**What you should do**
Can you copy every line of the records below word for word, leaving out the pictures?

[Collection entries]
▶

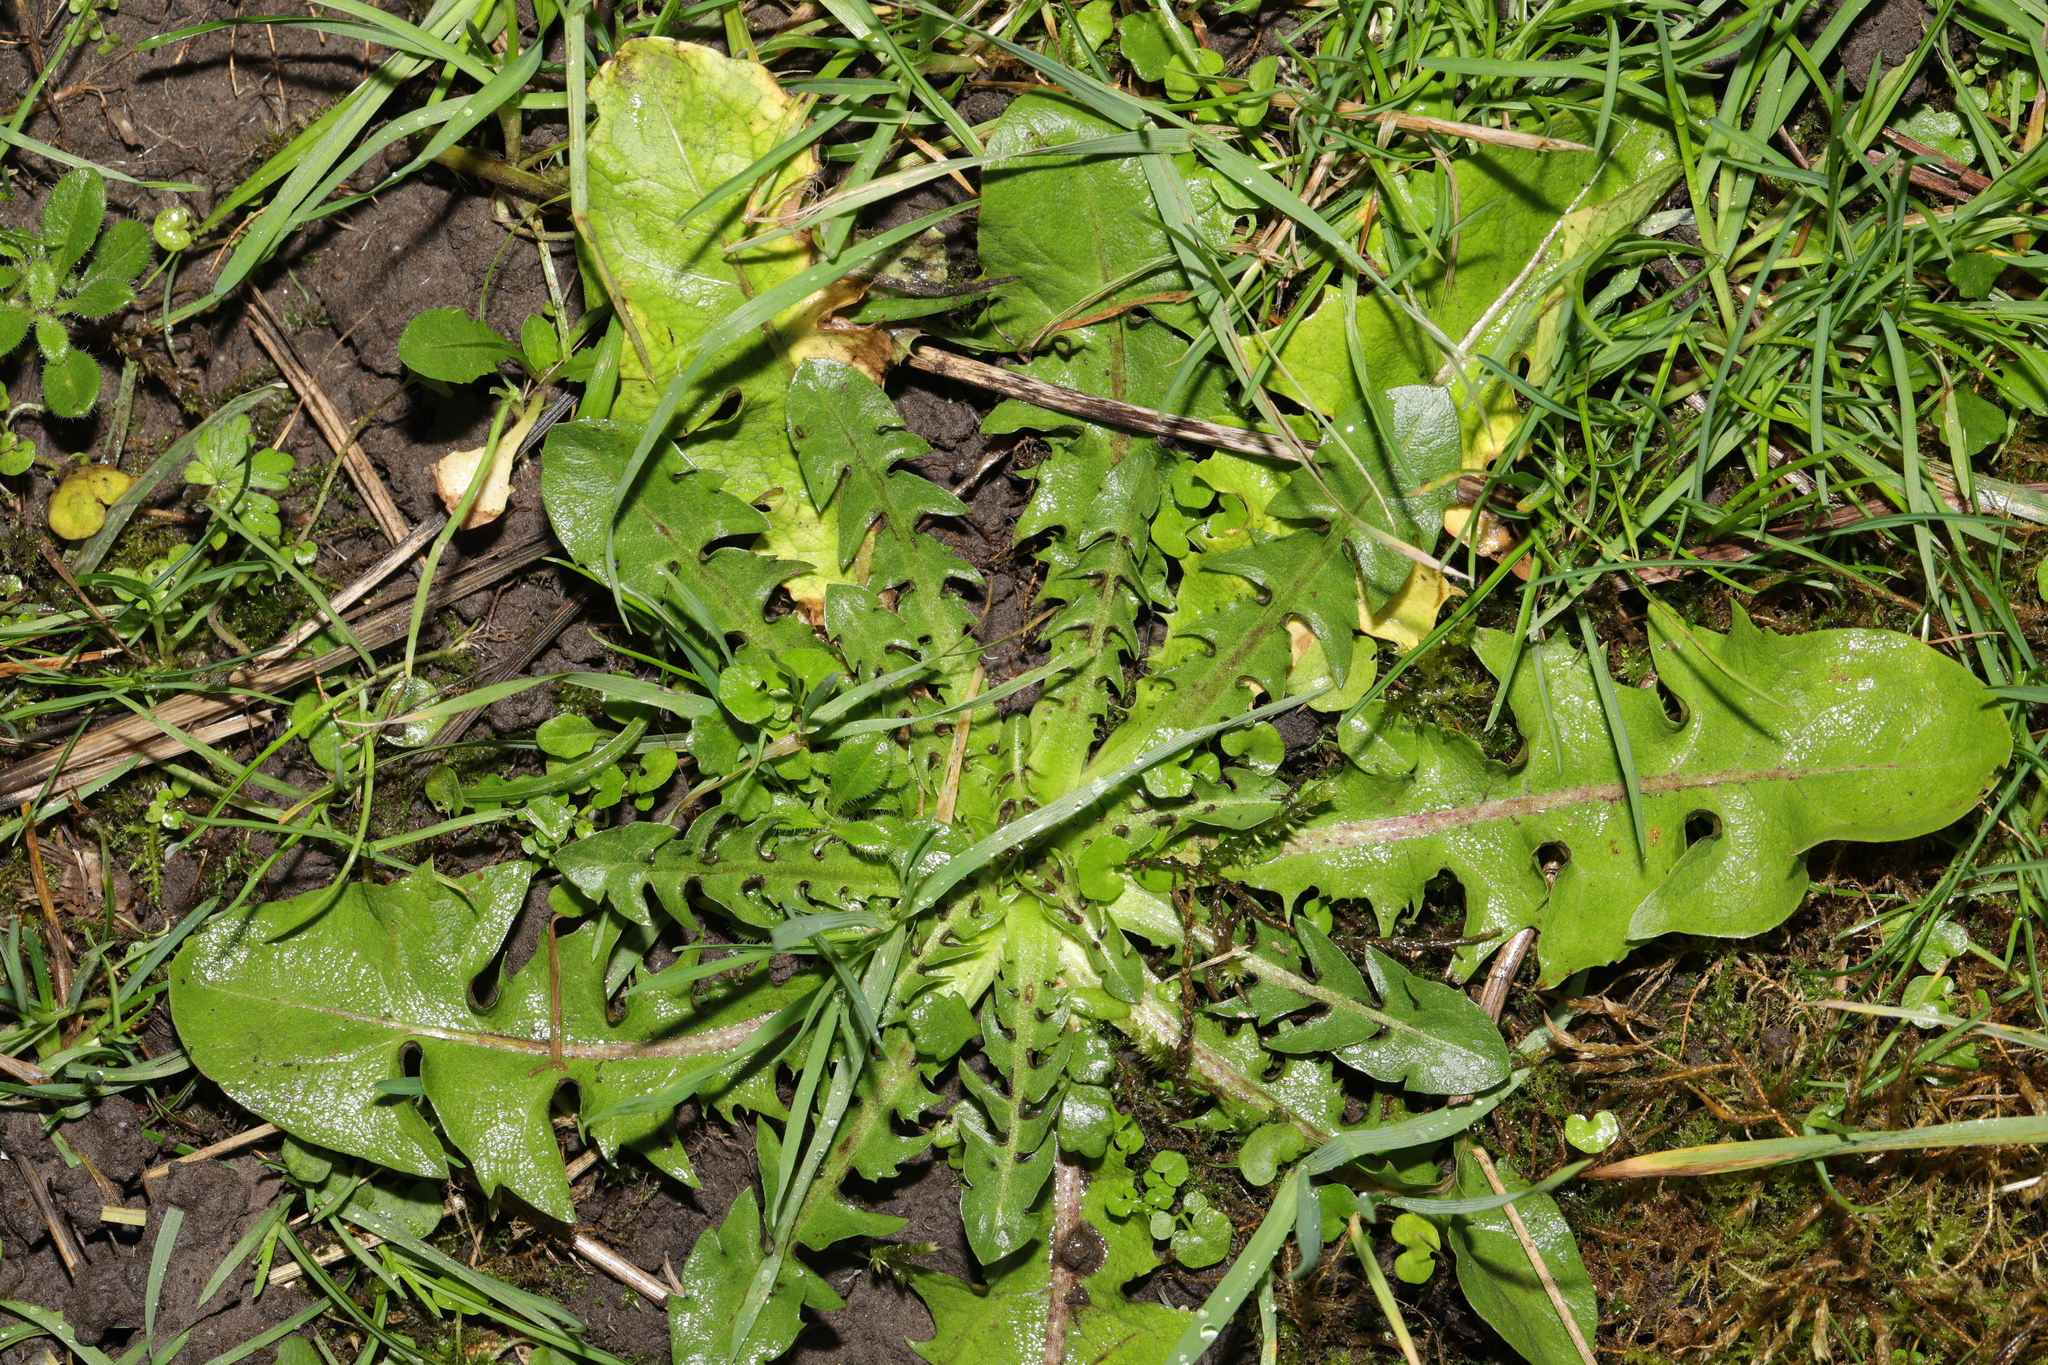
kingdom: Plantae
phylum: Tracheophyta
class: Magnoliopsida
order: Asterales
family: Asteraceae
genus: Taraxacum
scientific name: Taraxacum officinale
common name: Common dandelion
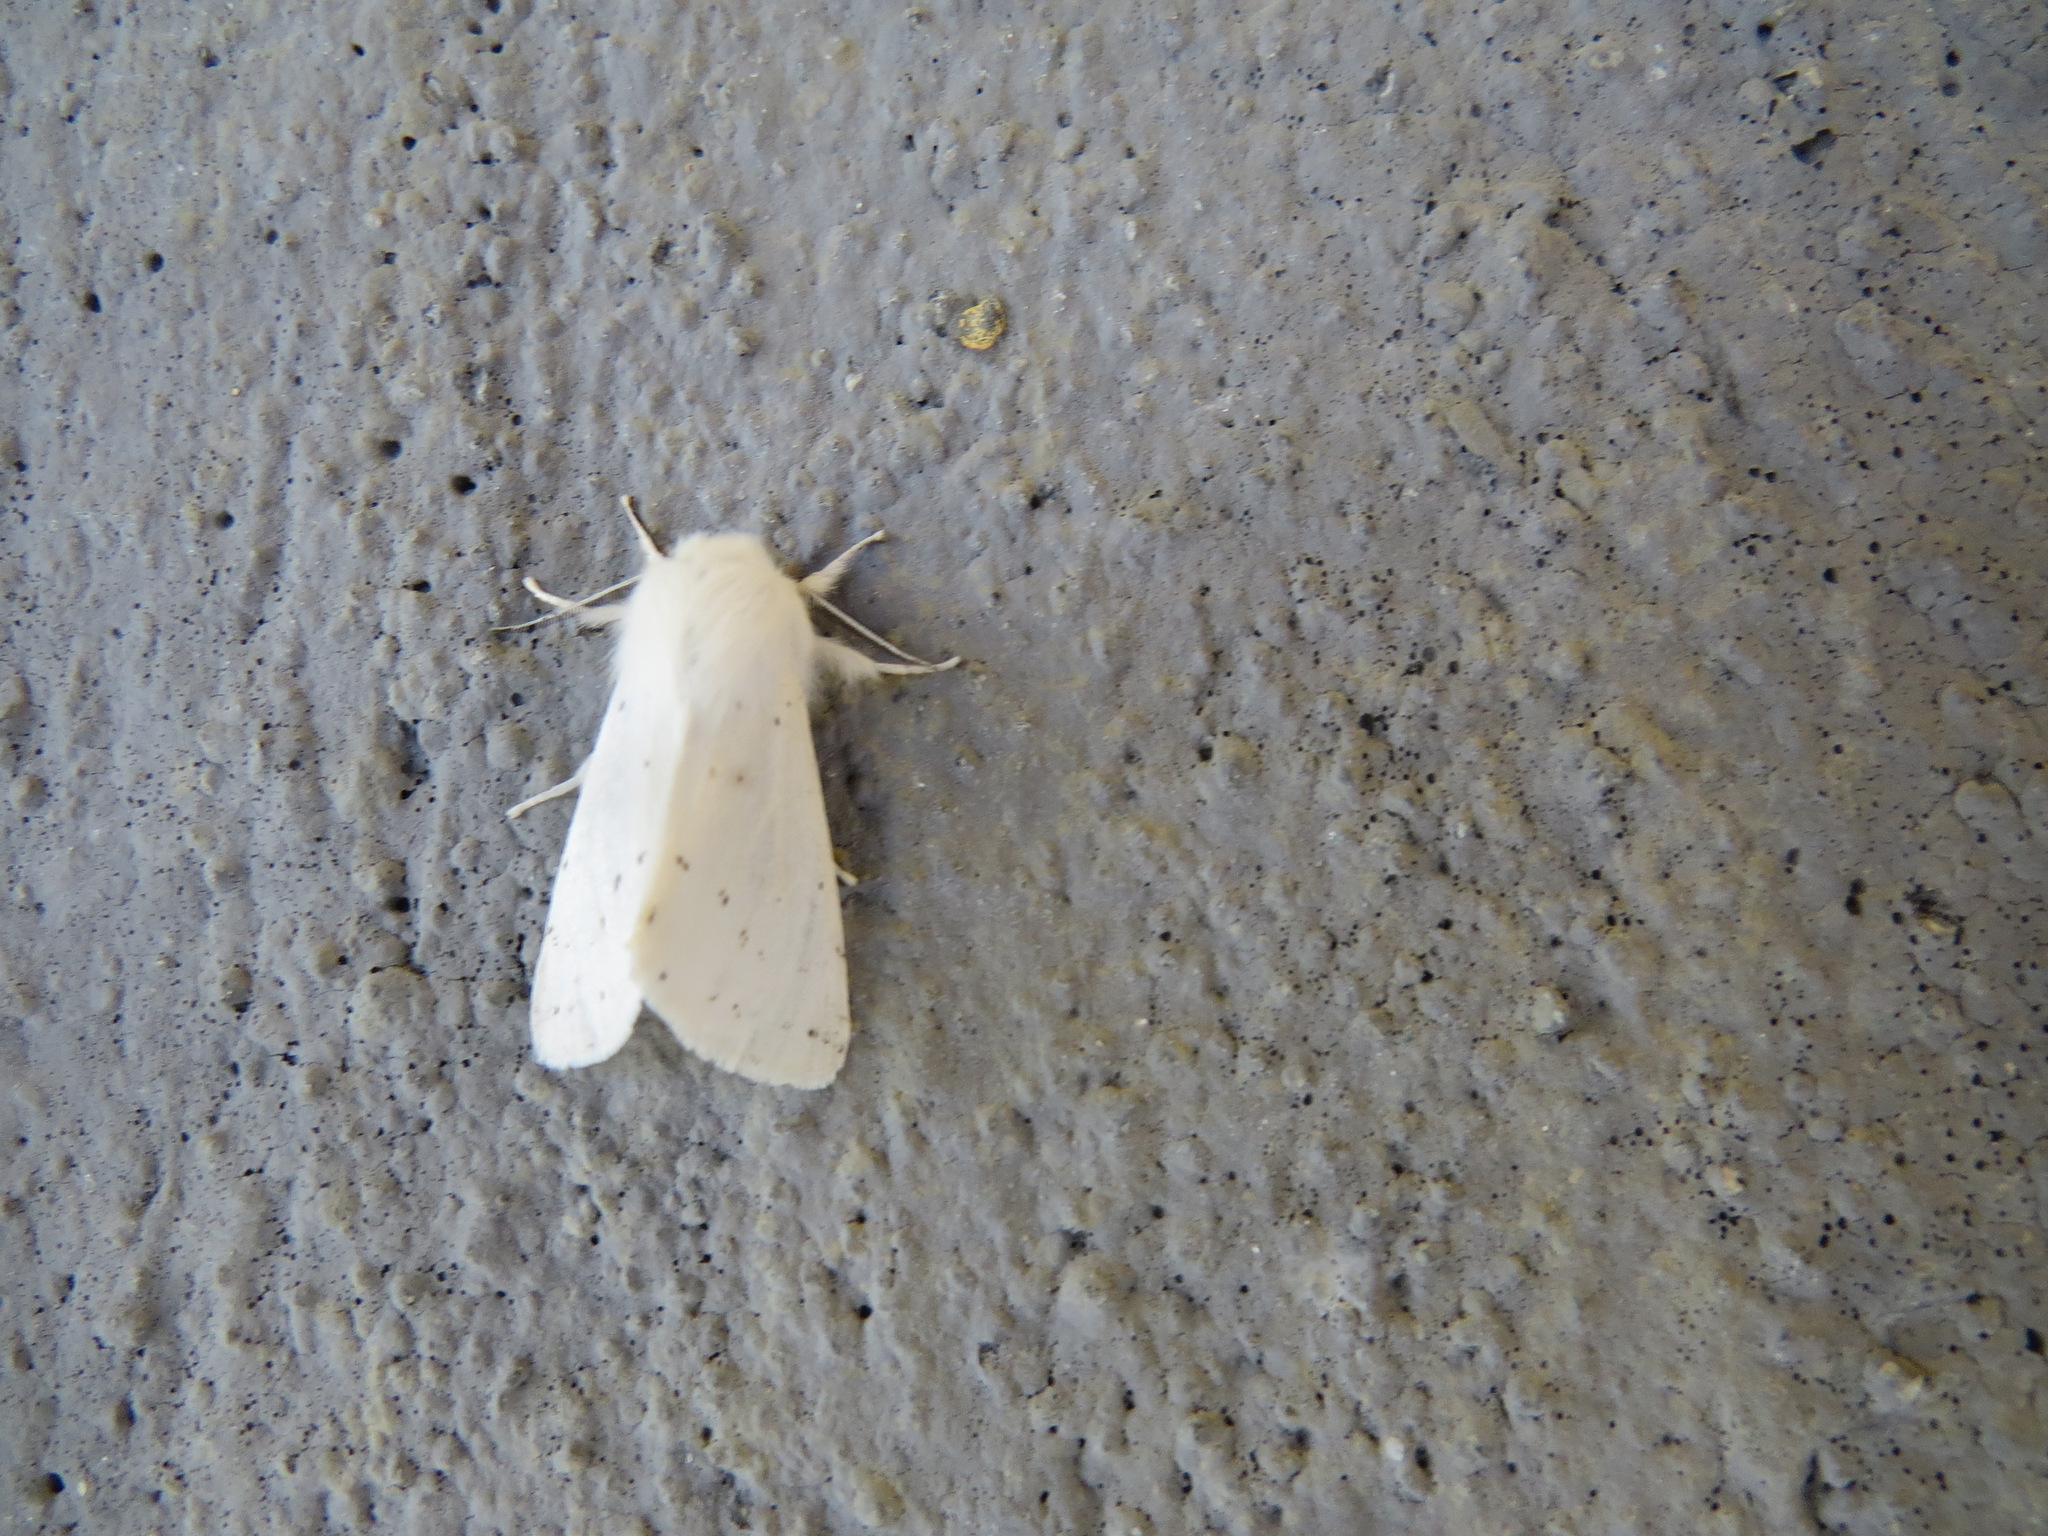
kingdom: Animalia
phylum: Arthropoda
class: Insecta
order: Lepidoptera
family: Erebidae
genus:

◀

**Answer for this exercise**
kingdom: Plantae
phylum: Tracheophyta
class: Magnoliopsida
order: Asterales
family: Asteraceae
genus: Taraxacum
scientific name: Taraxacum officinale
common name: Common dandelion
kingdom: Animalia
phylum: Arthropoda
class: Insecta
order: Lepidoptera
family: Erebidae
genus:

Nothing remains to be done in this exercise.